Un altro elemento strutturale e di notevole efficacia realistica
è la considerevole competenza e disinvoltura con cui l’Autrice entra e ci
conduce nel cerchio professionale di
Michele e del giovanissimo Mimmino. Forte di questa conoscenza (quasi diretta),
Giannalia rende linguisticamente palpabile (senza mai indurre alla noia) la
ratio edile dentro la vita del protagonista, raccontando come ne diriga i sogni, ne motivi le fatiche, ne
giustifichi le scelte “amicali” e i cogenti legami d’interesse e fedeltà al
gruppo e ai capi, insieme con l’accoglimento dei rischi immediati e possibili, peraltro
pensati come controllabili ad libitum, per via della divisione dei compiti
operativi nell’ambito della cosca stessa, come l’Autrice sottolinea.

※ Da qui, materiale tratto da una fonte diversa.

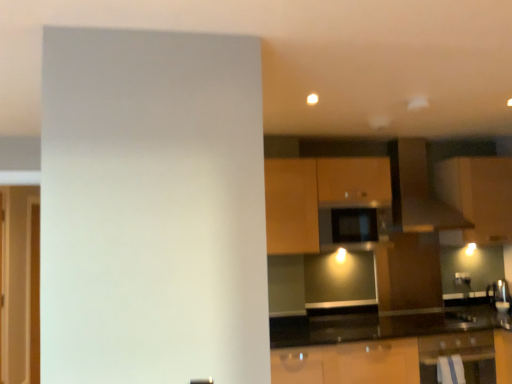
This screenshot has width=512, height=384. In order to click on free space above matte brown exhaust hood at upper center (from a real-world perspective) in this screenshot , I will do `click(412, 130)`.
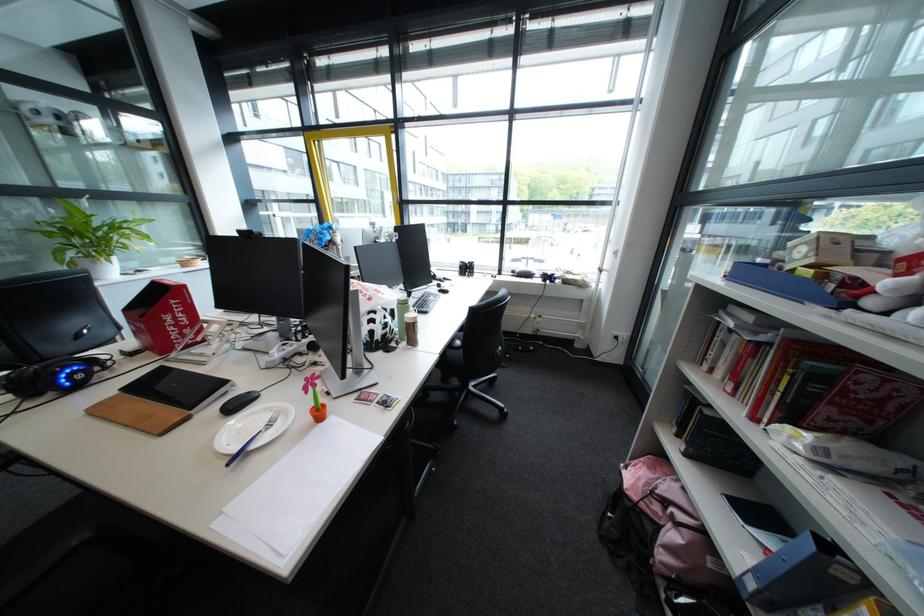
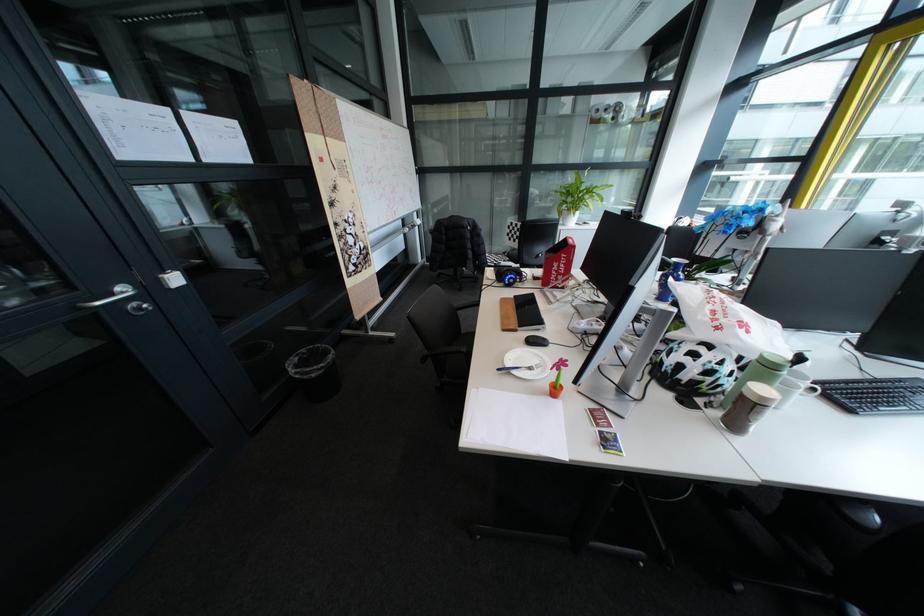
The point at (242, 464) is marked in the first image. Where is the corresponding point in the second image?

(513, 370)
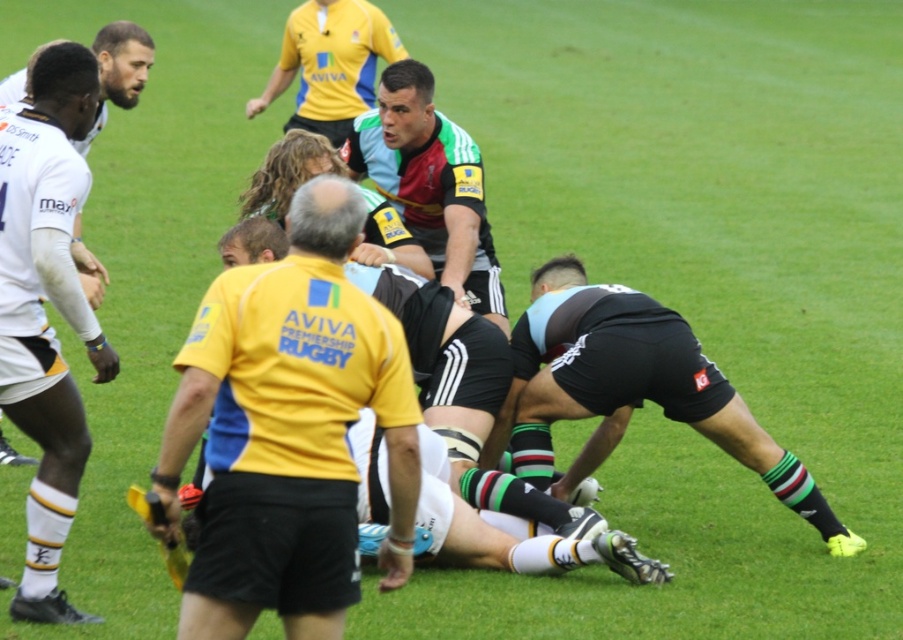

In effetti è proprio la forma mentis acquisita tramite la
pratica edile e il caotico portato
culturale di riferimento (ostaggio di parecchie confusioni concettuali, come
quella tra timidità caratteriale di una
persona e la presunta mitezza/bontà, ritenuta inossidabile perché costitutiva) a suscitare
in Mimmino il progetto allettante - da
prospettare all’uomo d’onore di una cosca esistente, ma ancora di poco respiro
- circa la possibile trasformazione
degli agrumeti in aree edificabili, con esiti molto remunerativi nei convincenti
precalcoli.
In effetti il romanzo, condotto in punta di una ben calibrata prosa
narrativa, è il percorso di educazione e autoeducazione di Mimmino. Entità
umana nell’albore della vita, si presenta segnato dal sentimento d’ingenua
identificazione con l’alter ego Michele, il buono . Ecco Mimmino, adolescente
operaio dipendente e povero, affidato a se stesso, ricco di desideri, sogni, e afflitto da
piccole scaramucce interiori; lo ritroviamo quasi maturo, sguarnito di veri
fondamenti umani, preso nei tentativi ben poco fruttuosi di corrispondere a una ideale consistenza fondata sulla bravura
professionale; eccolo ancora librarsi, nel
segno della promozione del sé e dell’ego, per proporsi a un mondo ristretto di
figure dalle referenze ambigue, mettendo in gioco la sua professionalità, ma sopra
tutto la sua aperta compatibilità morale verso l’avidità altrui, peraltro paludata
d’affabilità e d’intenzioni coperte, di cui già aveva indiretta esperienza;
infine eccolo disfarsi di ogni autocontrollo
volitivo e propendere per la facile
accettazione della via breve delle collusioni e delle prevaricazioni, verso la
scalata economica e il successo sociale …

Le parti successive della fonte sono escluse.